Decision-making is a vital skill, especially while trading.
In an instant, you could lose it all by making the wrong choices.
Now let’s come straight to the point – Trader and his/her Behavioral Biases while trading!
Rather than choosing a rational and objective approach, traders tend to use the emotional and irrational side of the brain while making decisions under pressure.
As the volume drops… as the red candles start dominating… the mind starts deviating from the logical path landing towards the emotional one.
In such a case, the inner sentiment takes over the decision-making process.
I feel it is essential to share with you, the two most common behavioral biases a trader goes through when making decisions at the hot seat:
As we know that an anchor is a heavy object which is thrown to the bottom of the sea preventing it from deviating position and remain stabilized.
Under the same notion, we can define Anchoring Bias too.
During the decision-making process, people anchor themselves to their previous knowledge they have had around the topic.
Further decisions are made in reference to the older one.
When it comes to traders, if the trader sees a stock which is running at a price lower than its 52-week low, he may take up the 52-week low price as a standard and hence purchase the stock at a lower price to that.
Here if the actual rationale is something relevant to the overall market, then he goes right, but if it’s not the case, certainly he will have to suffer substantial losses.
“I knew it all along” is Hindsight Bias in a sentence.
Traders tend to act as if they knew that this event was inevitable.

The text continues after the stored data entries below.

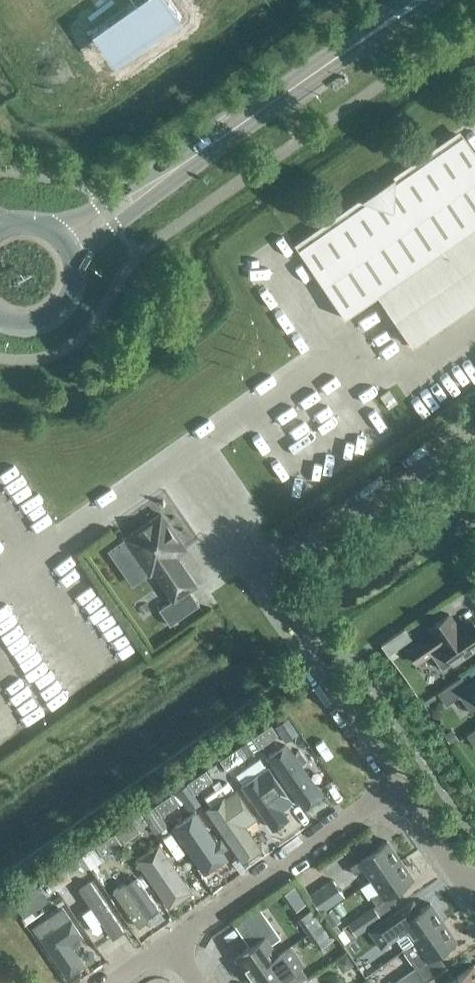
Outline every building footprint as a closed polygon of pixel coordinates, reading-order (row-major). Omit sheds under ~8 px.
[(91,32),(109,58),(120,60),(181,16),(170,0),(136,0),(91,32)] [(298,250),(344,317),(377,294),(411,343),(474,299),(474,153),(463,136),(298,250)] [(175,556),(185,549),(160,513),(110,548),(125,569),(140,559),(150,573),(152,571),(172,599),(158,609),(169,625),(199,604),(188,590),(195,585),(175,556)] [(73,566),(78,576),(94,568),(88,558),(73,566)] [(431,633),(407,650),(416,662),(430,652),(441,669),(451,662),(453,664),(474,648),(474,626),(471,620),(459,628),(449,613),(428,628),(431,633)] [(380,645),(391,660),(400,654),(396,648),(411,638),(404,628),(380,645)] [(461,676),(437,692),(446,705),(459,695),(471,712),(474,709),(474,680),(467,685),(461,676)] [(259,747),(278,734),(271,725),(252,737),(259,747)] [(474,747),(474,746),(474,728),(466,734),(474,747)] [(450,729),(443,734),(451,745),(458,740),(450,729)] [(286,745),(267,758),(304,809),(323,796),(286,745)] [(226,770),(245,757),(238,747),(220,760),(226,770)] [(265,822),(288,806),(258,764),(235,780),(265,822)] [(205,770),(187,783),(194,793),(212,780),(205,770)] [(176,793),(190,812),(200,805),(187,785),(176,793)] [(244,866),(263,854),(248,832),(256,826),(233,791),(206,809),(244,866)] [(173,793),(147,810),(161,830),(168,825),(161,815),(179,803),(173,793)] [(147,810),(132,820),(117,831),(114,833),(121,843),(147,825),(154,835),(161,830),(147,810)] [(202,876),(220,864),(190,818),(172,830),(202,876)] [(102,856),(121,843),(114,833),(95,846),(102,856)] [(371,879),(400,859),(387,840),(349,866),(355,874),(363,868),(371,879)] [(170,913),(195,896),(158,842),(133,859),(170,913)] [(80,872),(89,865),(82,855),(73,862),(80,872)] [(400,859),(371,879),(379,891),(371,897),(376,904),(384,899),(413,879),(400,859)] [(56,888),(49,878),(39,885),(46,895),(56,888)] [(145,940),(164,927),(131,879),(112,892),(145,940)] [(321,912),(344,895),(332,879),(309,895),(321,912)] [(282,894),(293,911),(305,903),(293,886),(282,894)] [(22,917),(36,908),(26,893),(16,901),(12,903),(22,917)] [(413,900),(399,910),(369,930),(381,948),(394,939),(402,950),(414,941),(414,942),(443,921),(430,902),(420,909),(413,900)] [(234,924),(239,932),(249,946),(234,957),(247,976),(277,955),(270,944),(280,937),(259,907),(234,924)] [(324,922),(313,907),(296,919),(307,934),(324,922)] [(356,935),(379,919),(371,907),(348,923),(356,935)] [(74,976),(89,964),(49,909),(34,920),(74,976)] [(99,949),(113,938),(91,909),(77,919),(99,949)] [(443,921),(414,942),(422,953),(414,959),(419,966),(427,961),(456,941),(443,921)] [(324,922),(307,934),(317,949),(334,937),(324,922)] [(373,962),(384,954),(373,941),(362,949),(373,962)] [(277,955),(247,976),(252,982),(299,982),(307,977),(287,948),(277,955)] [(473,964),(453,978),(446,967),(426,982),(427,982),(474,982),(474,966),(473,964)] [(424,980),(415,967),(391,982),(420,982),(424,980)]
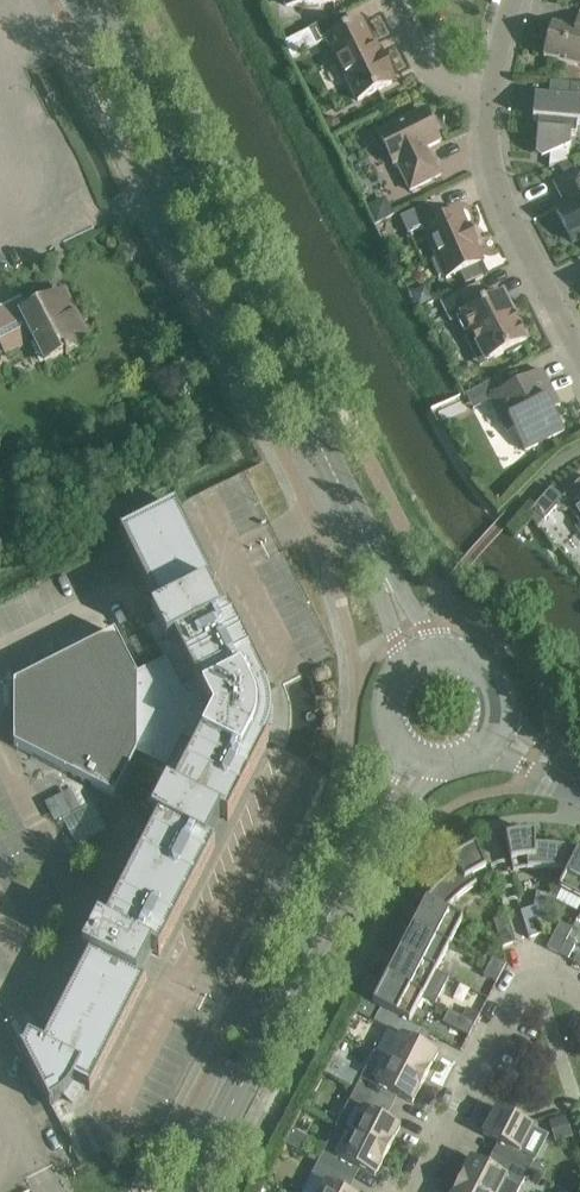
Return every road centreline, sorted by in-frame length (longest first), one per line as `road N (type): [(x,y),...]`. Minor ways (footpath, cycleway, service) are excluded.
road 1 (tertiary): [(95,0),(384,577)]
road 2 (tertiary): [(187,1191),(365,852)]
road 3 (residential): [(417,1191),(521,987),(551,979),(579,994)]
road 4 (residential): [(579,353),(500,189),(487,93)]
road 5 (residential): [(394,0),(431,75),(455,93),(487,93)]

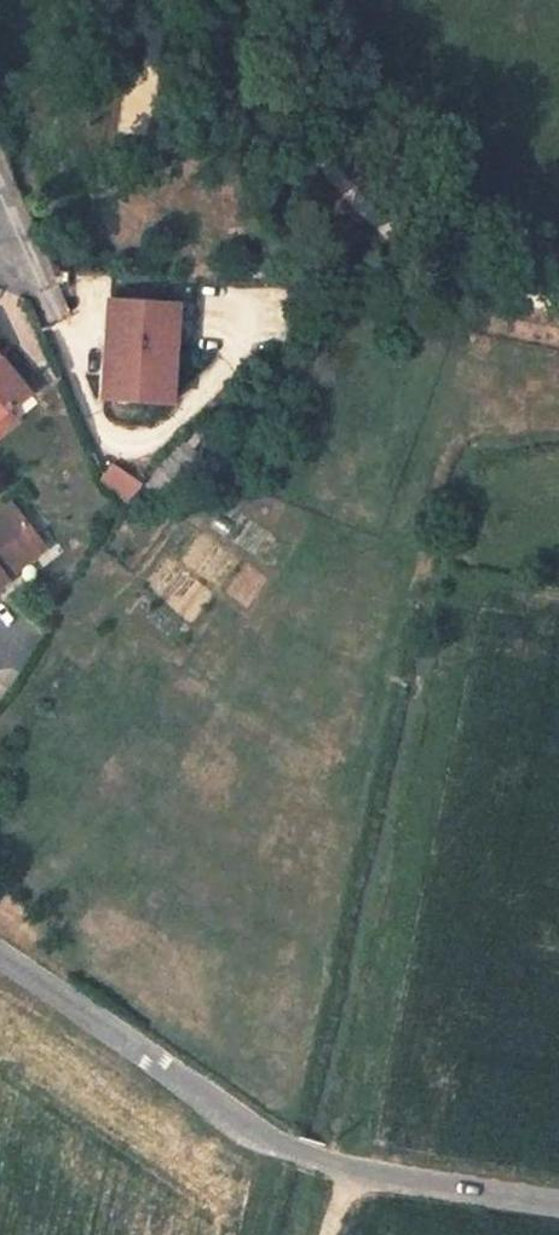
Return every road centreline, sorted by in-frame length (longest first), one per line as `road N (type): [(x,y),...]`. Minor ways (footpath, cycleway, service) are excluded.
road 1 (residential): [(289,1150),(0,954)]
road 2 (unclassified): [(558,1200),(349,1169),(289,1150)]

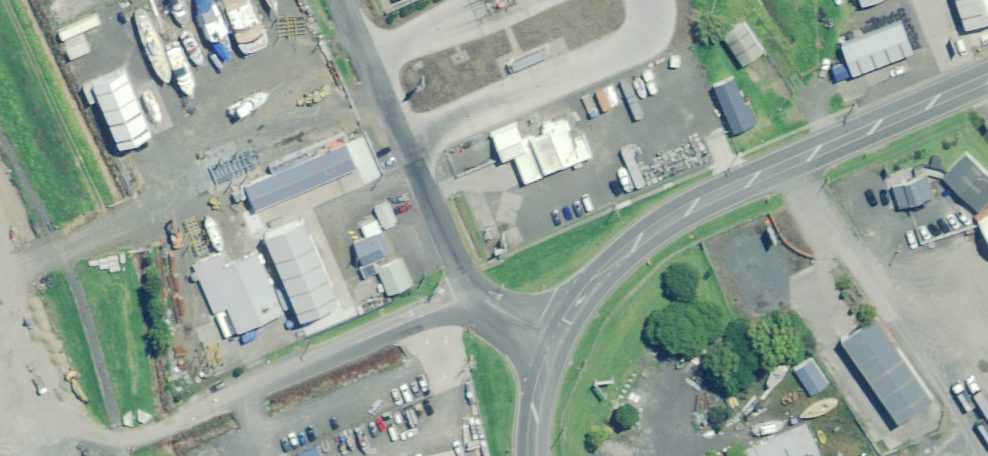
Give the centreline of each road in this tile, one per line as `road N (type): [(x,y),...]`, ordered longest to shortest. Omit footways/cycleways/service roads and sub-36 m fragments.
road 1 (tertiary): [(559,337),(595,279),(665,226),(987,83)]
road 2 (unclassified): [(172,428),(478,293)]
road 3 (unclassified): [(342,0),(458,265),(478,293)]
road 4 (tertiary): [(535,455),(539,401),(559,337)]

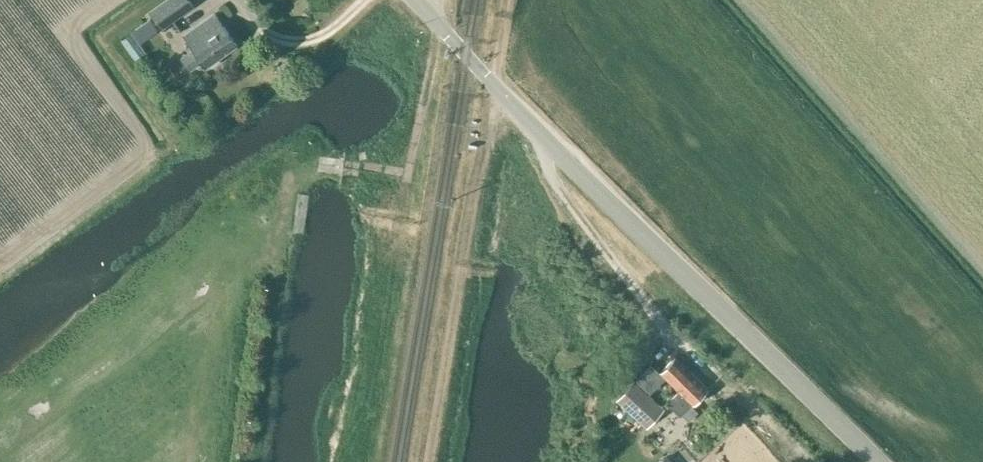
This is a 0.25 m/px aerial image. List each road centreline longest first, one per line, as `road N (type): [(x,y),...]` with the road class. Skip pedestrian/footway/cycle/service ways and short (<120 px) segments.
road 1 (tertiary): [(879,461),(542,136),(417,0)]
road 2 (track): [(251,461),(285,178),(302,163),(360,171),(406,161),(435,20)]
road 3 (track): [(427,461),(506,0)]
road 4 (track): [(801,461),(660,325)]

Once the prediction goes randomly correct, they are anchored to that wrong belief and expect the same to happen in the future too.
As the trader keeps on winning trades with such hindsight biases, he takes the game of randomness to the riskier side with bulk trades.
This happens because he/she starts feeling that he/she possesses superior predictive abilities and must win the trade.
Impulse decisions become constant, and the full impact is only felt at the end, after huge losses.
How do I avoid these biases?
One way to avoid these biases is to keep a diary of yourself.
Make a note of the emotions, analysis, and every rational decision you applied while executing the trade.
Then go back and study yourself.
Then question if any choice of yours was subjected to facts or any random prediction?
Try correcting yourself and follow the objective approach henceforth.